In this cross sectional study, we hypothesized that serum levels of resistin presumably can reflect the level of disease activity according to the SLEDAI in SLE patients. But the present results did not confirm it. However an association between serum values of resistin and inflammatory markers was seen. Elshishtawy found that concerning correlation of serum resistin with other variables, a highly significant positive correlation with SLEDAI exists (29). In another study by Baker et al., they noted that the SLE Disease Activity Index (SLEDAI) was not significantly related to resistin levels in patients with SLE (30).
In a recent study by J. Hutcheson et al., they noted that “the expression of adiponectin and resistin increased in both sera and urine from LN patients, while leptin was increased in LN patient sera, compared to matched controls. Serum resistin, but not urine resistin, was correlated with measures of renal dysfunction in LN. Serum resistin expression may be useful as a marker of renal dysfunction in patients with LN” (31).
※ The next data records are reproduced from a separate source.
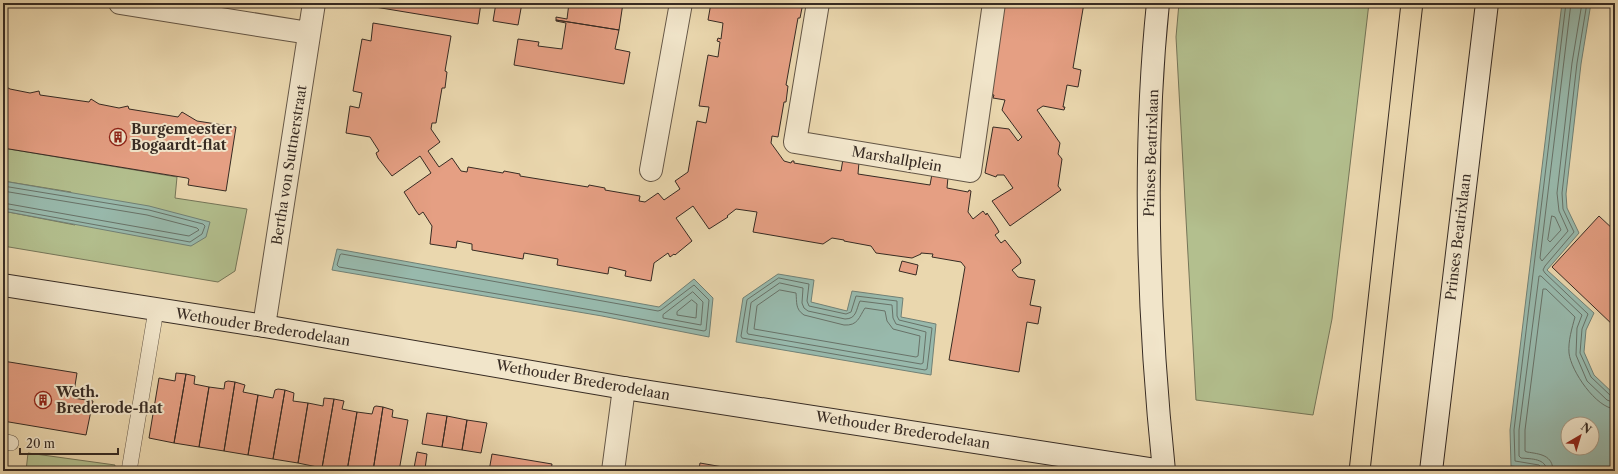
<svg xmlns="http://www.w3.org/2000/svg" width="1618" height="474" font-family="'Libre Caslon Text',serif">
<rect width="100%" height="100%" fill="#ead7ae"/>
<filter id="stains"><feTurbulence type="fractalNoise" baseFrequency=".005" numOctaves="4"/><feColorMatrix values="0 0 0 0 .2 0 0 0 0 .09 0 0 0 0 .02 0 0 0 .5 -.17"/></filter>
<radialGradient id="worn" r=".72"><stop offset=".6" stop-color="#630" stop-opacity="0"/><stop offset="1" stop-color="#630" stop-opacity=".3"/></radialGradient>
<path fill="#b3bf8e" stroke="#757558" d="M 1179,3 L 1369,3 L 1332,319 L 1313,415 L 1196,400 L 1176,37 Z
M 3,148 L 177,177 L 175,198 L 247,209 L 235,271 L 218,282 L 3,246 L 3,211 L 75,225 L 71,192 L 3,181 Z
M 28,453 L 115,465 L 114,471 L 26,471 Z"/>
<path fill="#98b9ac" stroke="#718075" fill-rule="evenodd" d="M 1562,3 L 1591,3 L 1581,64 L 1566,194 L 1567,208 L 1579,233 L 1547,270 L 1594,313 L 1586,330 L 1584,352 L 1594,375 L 1615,395 L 1615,471 L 1553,471 L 1511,466 L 1510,430 ZM 1568,424 L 1592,424 L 1592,448 L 1568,448 Z
M 3,181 L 149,206 L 210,222 L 206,237 L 191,246 L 3,211 Z
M 337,249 L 659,307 L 694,279 L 713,298 L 709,337 L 602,316 L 332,270 Z
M 778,274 L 814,280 L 811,302 L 847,311 L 852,291 L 903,298 L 901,317 L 936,324 L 931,375 L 736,342 L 743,298 Z"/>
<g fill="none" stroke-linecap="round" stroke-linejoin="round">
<path stroke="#687268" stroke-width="1" d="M 1571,3 L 1540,258 L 1542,261 L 1568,231 L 1559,211 L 1557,193 L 1572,63 L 1582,3
M 1587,3 L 1577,63 L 1562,193 L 1563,209 L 1574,232 L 1545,266 L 1543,270 L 1545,273 L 1588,314 L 1582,329 L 1580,353 L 1591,377 L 1611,396 L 1615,398
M 3,186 L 149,210 L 203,224 L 205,226 L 202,234 L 190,242 L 3,208
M 3,191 L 147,215 L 197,228 L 199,230 L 189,236 L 3,203
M 1552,216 L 1555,217 L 1561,230 L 1550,242 L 1548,240 Z
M 342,254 L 658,311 L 661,310 L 694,285 L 709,300 L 706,330 L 704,331 L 603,312 L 339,267 L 337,265 L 340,255 Z
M 779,278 L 809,284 L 807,301 L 809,306 L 846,314 L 851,312 L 856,296 L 897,301 L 897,316 L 899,320 L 932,328 L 927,369 L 925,370 L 742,338 L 741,336 L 747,300 Z
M 780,283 L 803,288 L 802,303 L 804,308 L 808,311 L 845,319 C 857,319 856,309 860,301 L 892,305 L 893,318 L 896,324 L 926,332 L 923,363 L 921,364 L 748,334 L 747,332 L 751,303 Z
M 780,290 L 796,293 C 797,302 795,309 804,315 L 844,325 C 858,326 859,317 865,308 L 885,311 L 887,321 L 893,329 L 920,336 L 918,356 L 916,357 L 754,329 L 757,306 Z
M 693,292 L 703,302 L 701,325 L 663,318 L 663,315 Z
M 692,300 L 697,304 L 696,318 L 677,315 L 677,312 Z
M 1542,471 L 1542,468 L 1539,465 L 1515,461 L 1514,430 L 1566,3
M 1547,471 C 1546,458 1531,459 1521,458 L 1519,456 L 1519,430 L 1539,276 L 1541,276 L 1582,315 L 1577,328 L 1576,355 L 1587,381 L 1607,400 L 1615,403
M 1553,471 C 1553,455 1540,454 1527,452 L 1525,451 L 1525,430 L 1543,289 L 1546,289 L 1575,317 C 1572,328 1568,341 1569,353 C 1571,371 1596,408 1615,409"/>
</g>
<path fill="#e59f83" stroke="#372b23" d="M 369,3 L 481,3 L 478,24 L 369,6 Z
M 496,3 L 522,3 L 518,25 L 493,21 Z
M 569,3 L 623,3 L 619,30 L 556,20 L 556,17 L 567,19 Z
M 711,3 L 803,3 L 800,18 L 798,18 L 786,85 L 788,86 L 786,102 L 784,102 L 778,137 L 772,136 L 771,143 L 784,161 L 791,163 L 792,161 L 794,161 L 794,163 L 841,171 L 843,159 L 859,162 L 858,174 L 930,185 L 932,174 L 948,177 L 947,188 L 968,192 L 969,190 L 971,191 L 968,212 L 973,219 L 983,211 L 986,215 L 987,213 L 997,228 L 999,232 L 995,235 L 1001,243 L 1005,240 L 1020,259 L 1021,263 L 1012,270 L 1018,277 L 1035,280 L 1030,305 L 1041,307 L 1038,324 L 1027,322 L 1019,372 L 949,360 L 965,267 L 961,262 L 932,257 L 933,254 L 921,253 L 921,254 L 912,258 L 876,253 L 871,246 L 844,241 L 844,240 L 832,238 L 823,244 L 753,232 L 757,212 L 736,209 L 727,216 L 728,217 L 709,229 L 693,206 L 676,218 L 692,241 L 675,255 L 674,254 L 670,257 L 668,253 L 654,263 L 651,281 L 625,276 L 626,271 L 609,267 L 608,274 L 557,265 L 558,259 L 524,253 L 523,259 L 472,250 L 472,244 L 457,241 L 456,248 L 430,244 L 432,226 L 423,212 L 419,215 L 416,211 L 404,192 L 431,173 L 420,156 L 392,176 L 378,158 L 376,153 L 379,151 L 370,137 L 346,133 L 350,106 L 359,108 L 362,93 L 353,91 L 362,39 L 371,41 L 373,23 L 451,36 L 445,71 L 447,72 L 445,88 L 442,88 L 436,123 L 432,123 L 431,129 L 440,142 L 428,151 L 439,167 L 452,158 L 461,171 L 467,172 L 468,167 L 503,173 L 504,171 L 520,174 L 520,176 L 588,187 L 589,185 L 605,188 L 605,190 L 640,196 L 639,201 L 645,202 L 658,193 L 664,200 L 680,189 L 675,181 L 688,172 L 697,121 L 706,123 L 709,107 L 699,106 L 708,55 L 718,57 L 720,42 L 717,41 L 718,38 L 721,39 L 723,23 L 708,20 Z
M 1003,3 L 1084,3 L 1073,68 L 1081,70 L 1078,87 L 1067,85 L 1063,107 L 1065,107 L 1064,110 L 1043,106 L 1037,110 L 1060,143 L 1058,154 L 1062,159 L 1058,186 L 1061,190 L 1010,226 L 992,201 L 1013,188 L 1004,175 L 997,175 L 996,177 L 985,173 L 993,127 L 1009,129 L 1018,141 L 1022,137 L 1002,110 L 1005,100 L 993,98 L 994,95 L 987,94 Z
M 556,20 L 619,30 L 615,49 L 630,52 L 624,84 L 514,65 L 518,39 L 539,42 L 538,46 L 562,49 L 566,23 L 556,21 Z
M 3,85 L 10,89 L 30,93 L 39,91 L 40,95 L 89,102 L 91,99 L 99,104 L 119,108 L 128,106 L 129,109 L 178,117 L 182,112 L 197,121 L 236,127 L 226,191 L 188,185 L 189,179 L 187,178 L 3,148 Z
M 1599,216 L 1615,231 L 1615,327 L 1552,267 Z
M 902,261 L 918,265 L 916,275 L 899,271 Z
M 3,361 L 77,373 L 73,398 L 93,401 L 86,435 L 3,421 Z
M 176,373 L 186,374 L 174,443 L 149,438 L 159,378 L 175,381 Z
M 186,374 L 195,376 L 194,384 L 209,387 L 199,447 L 174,443 Z
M 228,381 L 235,382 L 224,451 L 199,447 L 209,387 L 224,389 L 225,382 Z
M 235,382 L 245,385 L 243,392 L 258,395 L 248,455 L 224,451 Z
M 278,389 L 285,390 L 273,459 L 248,455 L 258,395 L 273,398 L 275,390 Z
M 285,390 L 294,393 L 293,401 L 308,403 L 298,463 L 273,459 Z
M 324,398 L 334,399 L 322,468 L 298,463 L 308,403 L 323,406 Z
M 334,399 L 344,401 L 342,409 L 357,412 L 347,471 L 322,468 Z
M 376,406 L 383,407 L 373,471 L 347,471 L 357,412 L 372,414 L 374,407 Z
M 383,407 L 393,410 L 392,417 L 408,420 L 399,471 L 373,471 Z
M 427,413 L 447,416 L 442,447 L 422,444 Z
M 447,416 L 467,420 L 462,450 L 442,447 Z
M 467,420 L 487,423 L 481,453 L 462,450 Z
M 417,452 L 427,454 L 425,469 L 414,468 Z
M 492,454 L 552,464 L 551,471 L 489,471 Z
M 700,463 L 746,471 L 701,471 L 699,469 Z
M 414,468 L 425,469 L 425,471 L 414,471 Z"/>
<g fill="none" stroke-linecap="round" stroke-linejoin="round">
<g stroke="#645646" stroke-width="16">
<path id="lane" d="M 3,441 L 11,443
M 129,471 L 156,310"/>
</g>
<g stroke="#645646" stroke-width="24">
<path id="street" d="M 120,3 L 309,33
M 818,3 L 795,142 L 970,171 L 994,3
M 651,170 L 681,3
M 264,326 L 314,3
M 613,471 L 624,388"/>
</g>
<g stroke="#372b23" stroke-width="24">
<path id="secondary" d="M 1158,3 C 1142,158 1148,316 1164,471
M 3,285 L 264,326 L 624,388 L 1163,471
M 1431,471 L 1487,3"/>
</g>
<use href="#lane" stroke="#f1e5ca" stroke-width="15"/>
<use href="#street" stroke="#f1e5ca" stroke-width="22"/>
<use href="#secondary" stroke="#f1e5ca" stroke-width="22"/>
<path stroke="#372b23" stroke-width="1" d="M 1349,471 L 1401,3
M 1370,471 L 1423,3"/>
</g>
<defs>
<g id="building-ring" transform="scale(0.9)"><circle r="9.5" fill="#f1e5ca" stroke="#8f2418" stroke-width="1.5"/><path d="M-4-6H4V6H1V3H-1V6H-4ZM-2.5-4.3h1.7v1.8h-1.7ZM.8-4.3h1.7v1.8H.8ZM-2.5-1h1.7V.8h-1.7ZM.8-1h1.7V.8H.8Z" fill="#8f2418"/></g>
</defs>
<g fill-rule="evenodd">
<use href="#building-ring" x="118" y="137"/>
<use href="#building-ring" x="43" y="400"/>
</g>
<g text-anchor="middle" stroke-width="4" stroke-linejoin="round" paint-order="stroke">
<g font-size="14" font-weight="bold" fill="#372b23" stroke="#f1e5ca" text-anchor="start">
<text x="131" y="134">Burgemeester<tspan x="131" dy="16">Bogaardt-flat</tspan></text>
<text x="56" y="397">Weth.<tspan x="56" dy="16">Brederode-flat</tspan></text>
</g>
<g font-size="14" fill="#372b23" stroke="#f1e5ca">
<text transform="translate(1151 153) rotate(-88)" y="5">Prinses Beatrixlaan</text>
<text transform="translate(897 159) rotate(10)" y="5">Marshallplein</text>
<text transform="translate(289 165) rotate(-81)" y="5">Bertha von Suttnerstraat</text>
<text transform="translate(1458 237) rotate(-83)" y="5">Prinses Beatrixlaan</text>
<text transform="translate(263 327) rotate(9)" y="5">Wethouder Brederodelaan</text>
<text transform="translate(583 380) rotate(10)" y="5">Wethouder Brederodelaan</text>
<text transform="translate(903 430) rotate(9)" y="5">Wethouder Brederodelaan</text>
</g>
</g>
<rect width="1618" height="474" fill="none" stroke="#ead7ae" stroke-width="16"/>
<rect x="4" y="4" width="1610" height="466" fill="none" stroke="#372b23" stroke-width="2"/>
<rect x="8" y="8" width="1602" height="458" fill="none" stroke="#372b23"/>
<g transform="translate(1580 436) rotate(38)"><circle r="19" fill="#f1e5ca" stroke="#a79b87"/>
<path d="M0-3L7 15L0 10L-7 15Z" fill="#8f2418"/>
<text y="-6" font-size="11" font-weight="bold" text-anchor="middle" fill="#372b23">N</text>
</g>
<path d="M20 448v6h98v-6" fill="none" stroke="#372b23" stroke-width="2"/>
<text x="26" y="448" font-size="12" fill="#372b23" stroke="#f1e5ca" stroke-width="3" paint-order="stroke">20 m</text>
<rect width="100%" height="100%" filter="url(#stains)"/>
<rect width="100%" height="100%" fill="url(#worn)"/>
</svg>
In another study performed by Sharifipour et al. in which they examined the urinary biomarker in lupus nephrities, they evaluated the association of urinary lipocalin-2 with lupus nephritis. They found out that in LN patients, urinary lipocalin-2/creatinine significantly correlated with proteinuria (r = 0.68; P = 0.0001) (32). However, it should be noted that, unlike in our study, the level of resistin and its correlation with proteinuria was not evaluated in their research.
Limitation of this study was selection of the SLE patients who were under treatment with a low disease activity, so the results of this study may not be generalized to patients with severe active lupus disease.
According to the results, presented in this paper and by comparison with the other studies, we can conclude that resistinis associated with inflammatory markers but not it doesn’t have a remarkable association with markers of disease activity such as the SLEDAI.
These studies will provide further beneficial information to design the most appropriate clinical trial to answer the notable questions about potential biologic effects of resistin and the other adipokins in subjects with SLE.